06/24/2026
Amen ππΌππΌ
Ezekiel 7 is one of those chapters that feels like standing on a beach and watching a tsunami race toward shore while everyone around you is still acting as though it is an ordinary day. Kids are building sand castles, somebody is setting out lawn chairs, another person is arguing about what to have for supper, and life feels completely normal right up until the moment you look out toward the horizon and realize that dark line isn't a storm cloud at all. It's a wall of water, and it's coming fast.
That is where Israel was. God had sent prophets. He had given warnings. He had called people back again and again and again, showing remarkable patience over generations, yet they kept assuming tomorrow would look just like today and next year would look just like this year. Then God says, "An end! The end has come upon the four corners of the land." (Ezekiel 7:2 ESV). Not someday. Not eventually. Not after one more warning, one more prophet, or one more opportunity to ignore what was being said. The consequences they had been outrunning, excusing, and postponing for generations were finally arriving at their doorstep.
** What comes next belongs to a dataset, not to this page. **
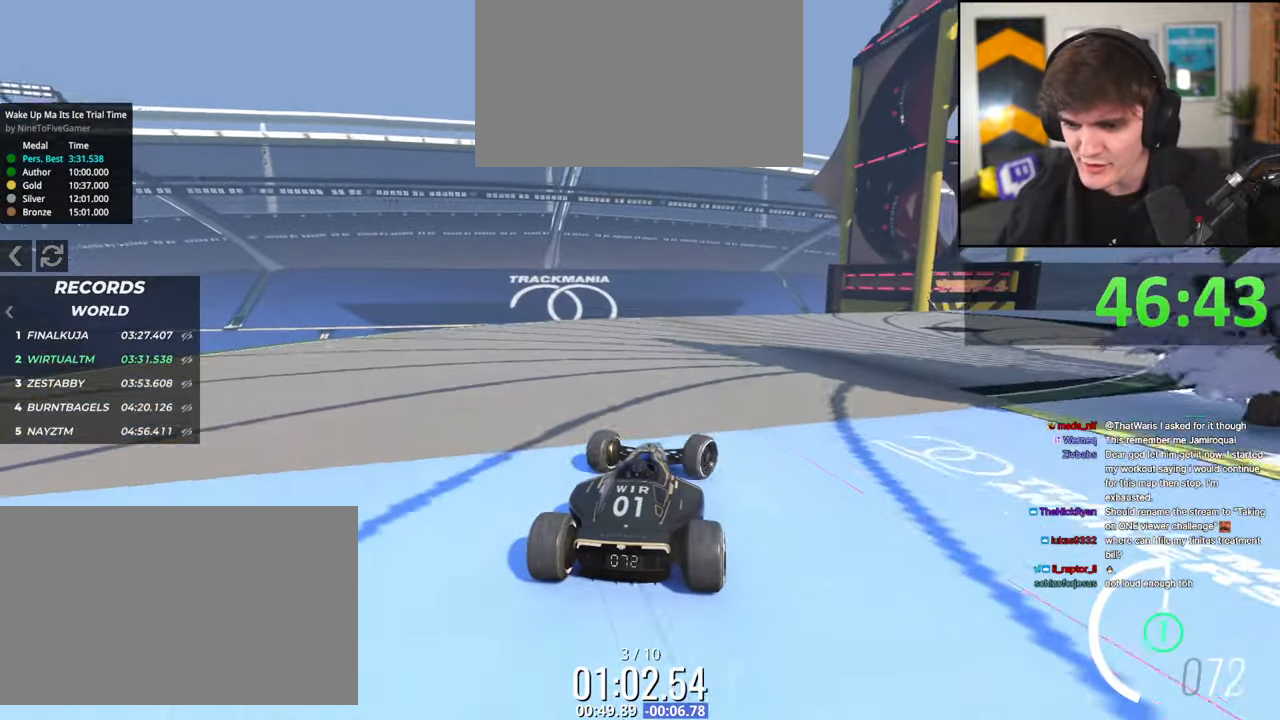
{"keys": ["up"], "events": [[367, "right", "down"], [467, "right", "up"]]}
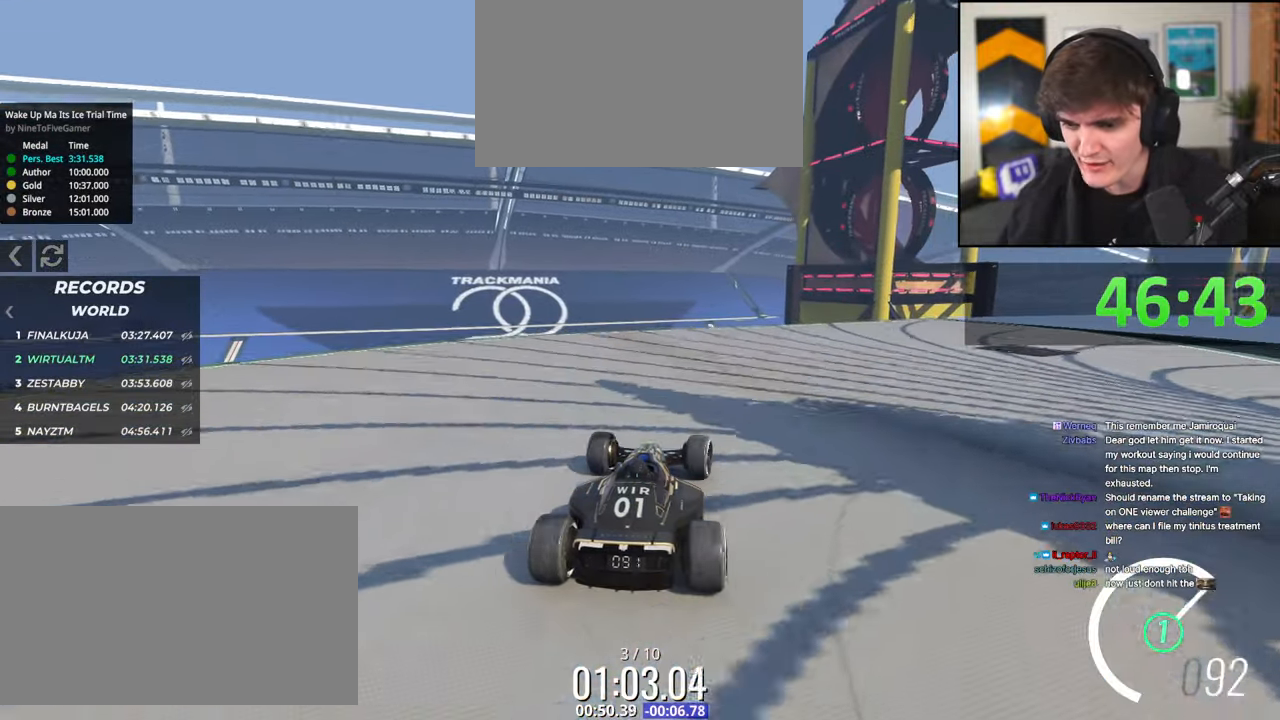
{"keys": ["up"], "events": [[100, "right", "down"], [250, "right", "up"], [334, "right", "down"], [434, "right", "up"]]}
What strikes me about this chapter is how many things people suddenly discover cannot save them when the moment of truth finally arrives. Money can't save them. Status can't save them. Military strength can't save them. Their silver and gold, the things they spent years accumulating, protecting, investing in, and trusting for security, suddenly become almost worthless. Ezekiel 7:19 says, "They cast their silver into the streets, and their gold is like an unclean thing." The very things they believed would provide stability, comfort, and safety turn out to be completely incapable of helping them when they need help the most.
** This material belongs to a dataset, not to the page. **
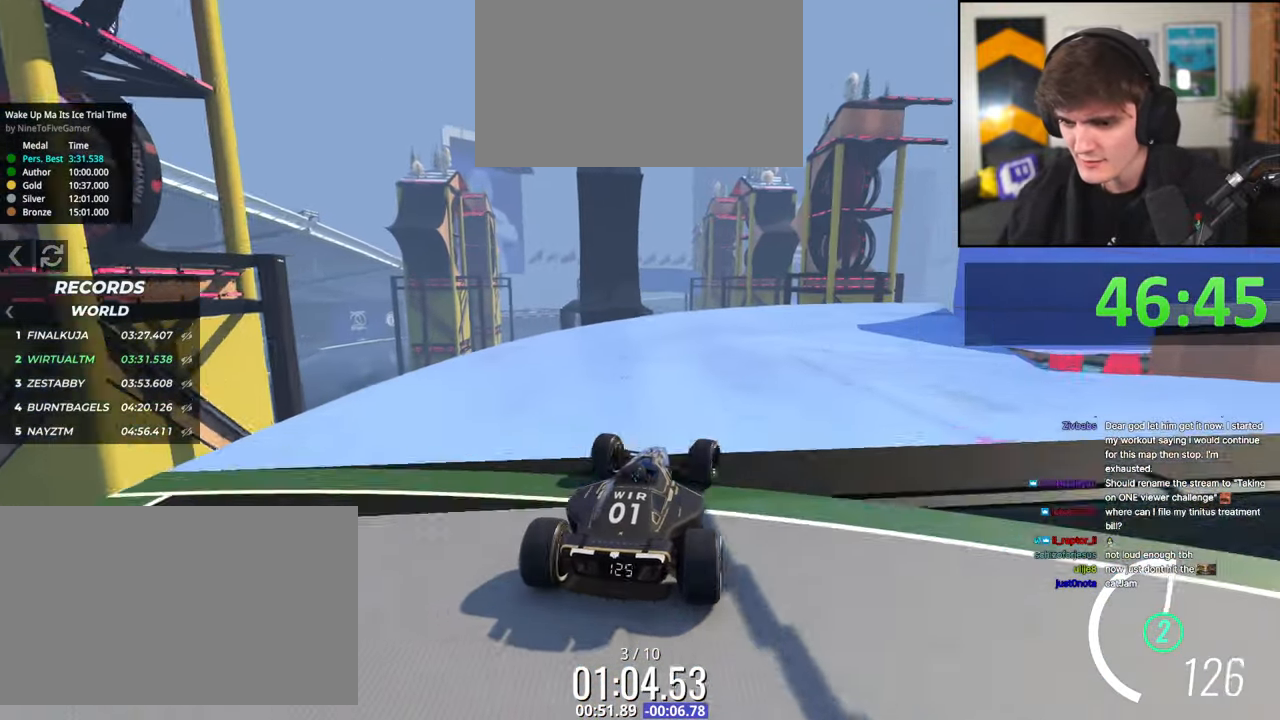
{"keys": ["right", "up"], "events": [[100, "right", "up"], [150, "right", "down"]]}
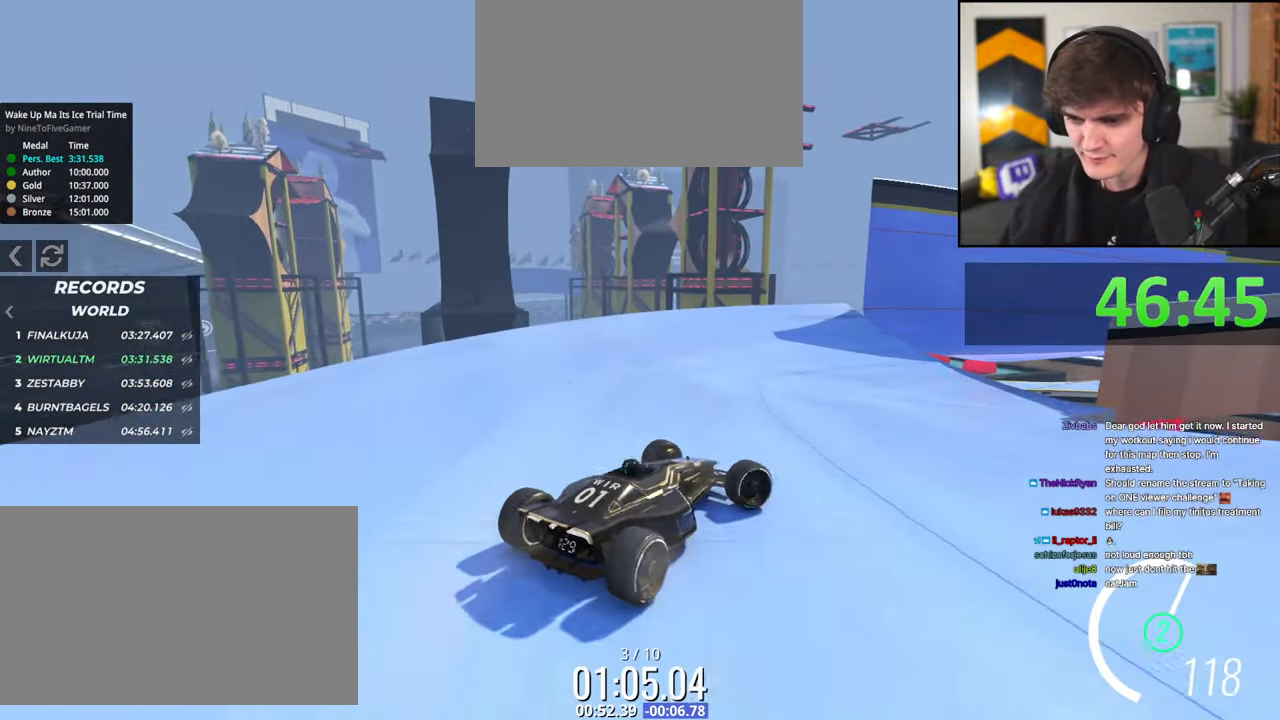
{"keys": ["left", "up"], "events": [[34, "right", "up"], [117, "left", "down"]]}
It reminds me of how easy it is for us to convince ourselves that if we just had a little more money in the bank, a little more influence, a little more control over our circumstances, or a little more certainty about the future, then we would finally feel secure. Meanwhile, life has a way of exposing what our real foundation is, often when we least expect it. A market crashes. A diagnosis appears. A relationship falls apart. A phone rings at an hour when nobody wants the phone to ring. Suddenly all the things we thought were holding us up begin to wobble, and the things we assumed were permanent start revealing just how temporary they really are. They can end up feeling about as dependable as a Jersey calf's promise that she absolutely, positively, without question, will not stick her head through that opening again. We both know exactly how that story ends, and chances are good she is already halfway through the opening before she finishes making the promise.
The most sobering part of Ezekiel 7 is that God wasn't judging them because He enjoyed judgment. In fact, the entire book shows exactly the opposite. He warned them repeatedly because He wanted them to turn around. Every warning was actually an act of mercy. Every prophet who stood up and spoke was an invitation. Every delayed consequence was another opportunity to repent. Every year that passed without judgment falling was evidence of God's patience. The tragedy wasn't that God spoke too harshly. The tragedy was that people became so accustomed to hearing Him that they stopped listening altogether.
Yet even in a chapter this heavy, there is something important to remember. We read Ezekiel from the other side of the cross. We know something Ezekiel's audience did not yet fully understand. We know that God didn't just announce judgment. He stepped into history Himself. Jesus took the punishment we deserved so that anyone who trusts Him can find forgiveness, restoration, and life. The same God who warned Israel because He loved them enough to tell them the truth is the God who sent His Son because He loved the world enough to make a way back to Himself.
Maybe that is the question Ezekiel 7 leaves us with. What are we trusting in? What are we assuming will always be there? What have we quietly placed our confidence in besides God? Because kingdoms fall. Economies rise and fall. Possessions break. Bodies age. Relationships change. Careers end. Even the things that seem permanent have expiration dates attached somewhere in the fine print. The only thing that remains completely unshaken through every generation, every crisis, every triumph, and every disaster is God Himself.
And maybe the most beautiful thing about that is that He isn't hiding. He isn't playing some cosmic game of hide and seek while hoping we fail to find Him. He has spent thousands of years calling people to Himself through creation, through Scripture, through prophets, through Christ, and through the testimony of countless believers who have gone before us. The question has never really been whether God is speaking.
The question is whether we're listening before the tsunami reaches shore.